▸ Action item: Write out nothing but the lines from the first line of the entries below through the line with "4 | 5% | 36% | 8% |"; no pictures go in.

- - - - -

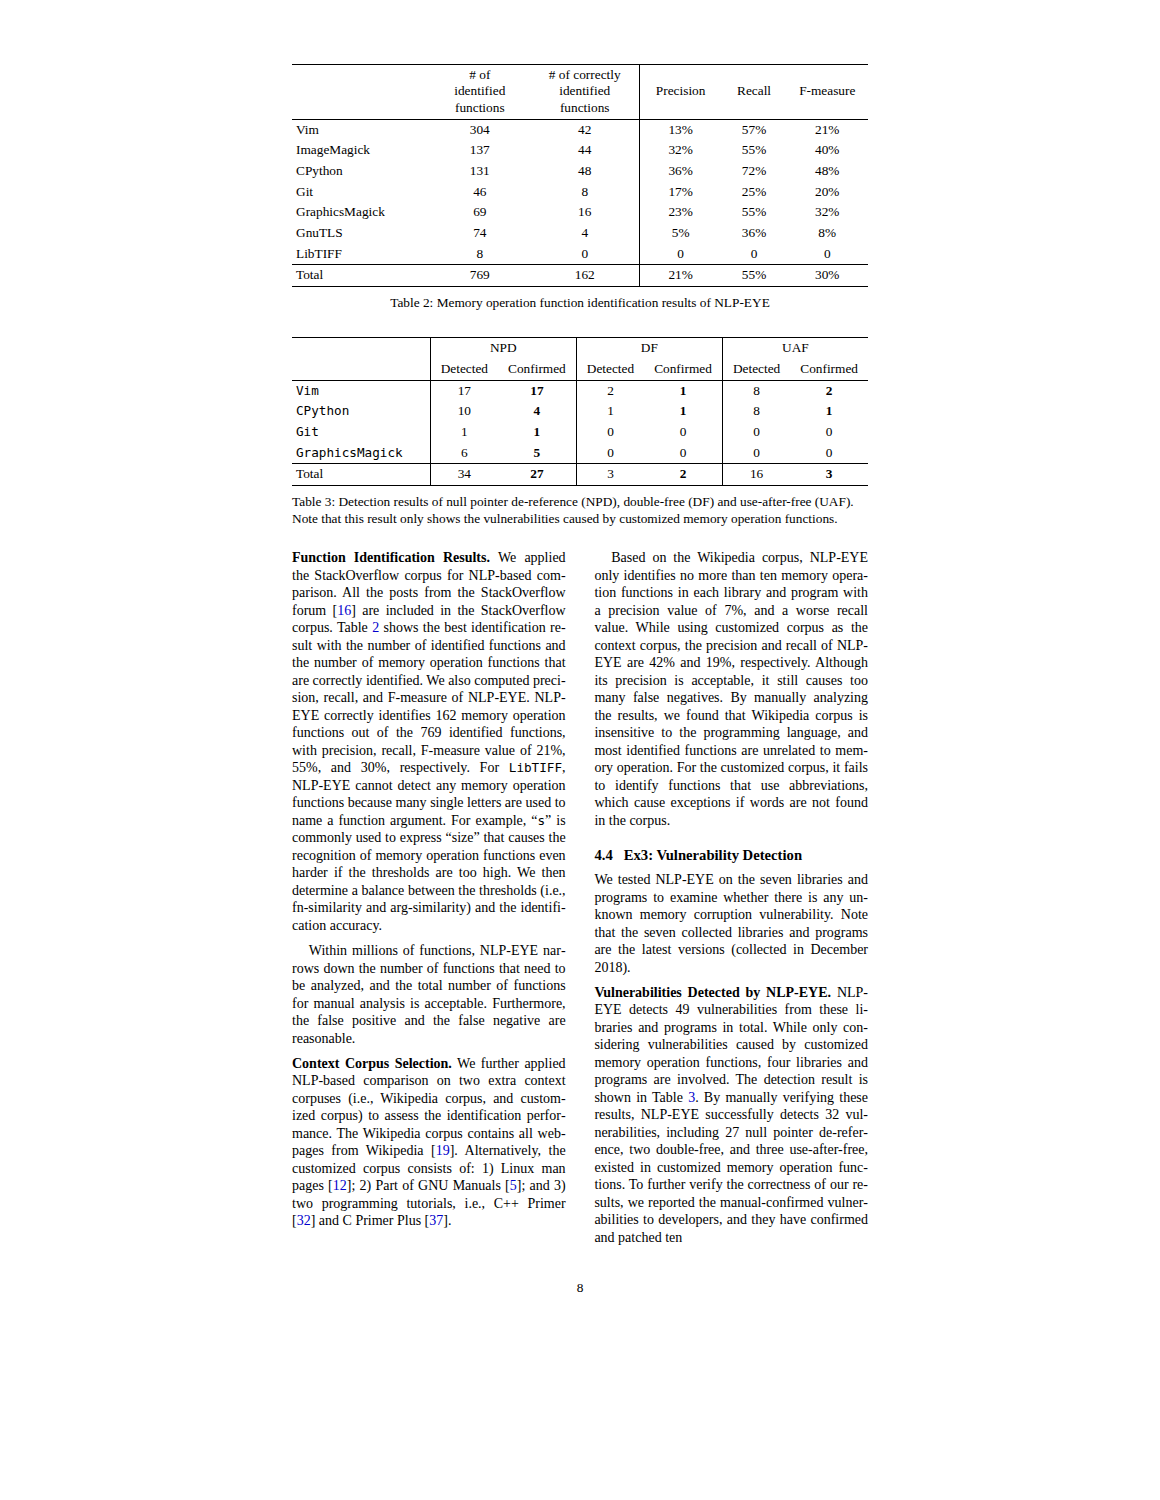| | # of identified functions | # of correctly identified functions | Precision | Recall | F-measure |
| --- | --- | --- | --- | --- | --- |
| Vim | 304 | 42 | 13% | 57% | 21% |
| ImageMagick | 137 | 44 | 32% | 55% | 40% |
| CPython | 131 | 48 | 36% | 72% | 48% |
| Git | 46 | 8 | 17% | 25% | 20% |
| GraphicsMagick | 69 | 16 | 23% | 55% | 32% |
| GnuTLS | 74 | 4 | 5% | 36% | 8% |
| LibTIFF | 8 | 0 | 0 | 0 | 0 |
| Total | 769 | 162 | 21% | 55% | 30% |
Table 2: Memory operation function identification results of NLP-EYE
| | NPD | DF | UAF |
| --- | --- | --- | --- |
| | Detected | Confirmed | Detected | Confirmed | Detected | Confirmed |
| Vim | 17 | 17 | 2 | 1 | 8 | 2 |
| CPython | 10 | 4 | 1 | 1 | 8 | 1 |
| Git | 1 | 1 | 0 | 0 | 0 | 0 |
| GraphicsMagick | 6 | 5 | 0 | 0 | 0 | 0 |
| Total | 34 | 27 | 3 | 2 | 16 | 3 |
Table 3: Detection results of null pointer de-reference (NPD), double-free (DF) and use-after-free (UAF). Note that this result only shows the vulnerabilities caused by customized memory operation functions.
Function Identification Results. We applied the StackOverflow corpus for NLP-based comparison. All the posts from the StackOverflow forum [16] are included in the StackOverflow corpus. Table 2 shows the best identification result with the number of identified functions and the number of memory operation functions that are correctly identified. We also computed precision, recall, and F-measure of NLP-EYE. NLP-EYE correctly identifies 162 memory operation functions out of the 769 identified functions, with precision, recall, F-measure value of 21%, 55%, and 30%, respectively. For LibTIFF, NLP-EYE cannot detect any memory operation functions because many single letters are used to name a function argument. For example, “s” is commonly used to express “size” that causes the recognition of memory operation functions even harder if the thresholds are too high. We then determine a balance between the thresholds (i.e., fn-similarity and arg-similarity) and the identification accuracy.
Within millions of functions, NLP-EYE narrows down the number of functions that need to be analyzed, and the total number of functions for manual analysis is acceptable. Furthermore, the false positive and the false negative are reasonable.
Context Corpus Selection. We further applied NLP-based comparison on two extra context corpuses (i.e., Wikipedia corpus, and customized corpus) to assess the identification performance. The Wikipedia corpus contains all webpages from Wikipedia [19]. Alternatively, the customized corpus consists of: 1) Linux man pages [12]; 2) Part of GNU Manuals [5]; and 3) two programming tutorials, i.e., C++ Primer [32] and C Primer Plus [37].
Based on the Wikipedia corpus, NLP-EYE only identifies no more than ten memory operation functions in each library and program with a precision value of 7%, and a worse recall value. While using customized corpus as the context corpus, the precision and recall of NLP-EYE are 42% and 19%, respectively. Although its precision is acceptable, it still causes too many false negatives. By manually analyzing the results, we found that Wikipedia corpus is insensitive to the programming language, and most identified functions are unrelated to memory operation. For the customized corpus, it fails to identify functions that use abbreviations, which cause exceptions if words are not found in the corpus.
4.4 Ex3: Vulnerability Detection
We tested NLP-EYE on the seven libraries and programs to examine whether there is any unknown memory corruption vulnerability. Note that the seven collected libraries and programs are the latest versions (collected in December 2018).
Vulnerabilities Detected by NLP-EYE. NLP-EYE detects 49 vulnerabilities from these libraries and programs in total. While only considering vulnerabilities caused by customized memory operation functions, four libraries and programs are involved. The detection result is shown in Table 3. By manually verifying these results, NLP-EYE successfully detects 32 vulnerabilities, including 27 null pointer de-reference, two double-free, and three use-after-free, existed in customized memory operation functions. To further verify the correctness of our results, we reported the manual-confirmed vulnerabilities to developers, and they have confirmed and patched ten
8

- - - - -

▸ Task answer:
| | # of identified functions | # of correctly identified functions | Precision | Recall | F-measure |
| --- | --- | --- | --- | --- | --- |
| Vim | 304 | 42 | 13% | 57% | 21% |
| ImageMagick | 137 | 44 | 32% | 55% | 40% |
| CPython | 131 | 48 | 36% | 72% | 48% |
| Git | 46 | 8 | 17% | 25% | 20% |
| GraphicsMagick | 69 | 16 | 23% | 55% | 32% |
| GnuTLS | 74 | 4 | 5% | 36% | 8% |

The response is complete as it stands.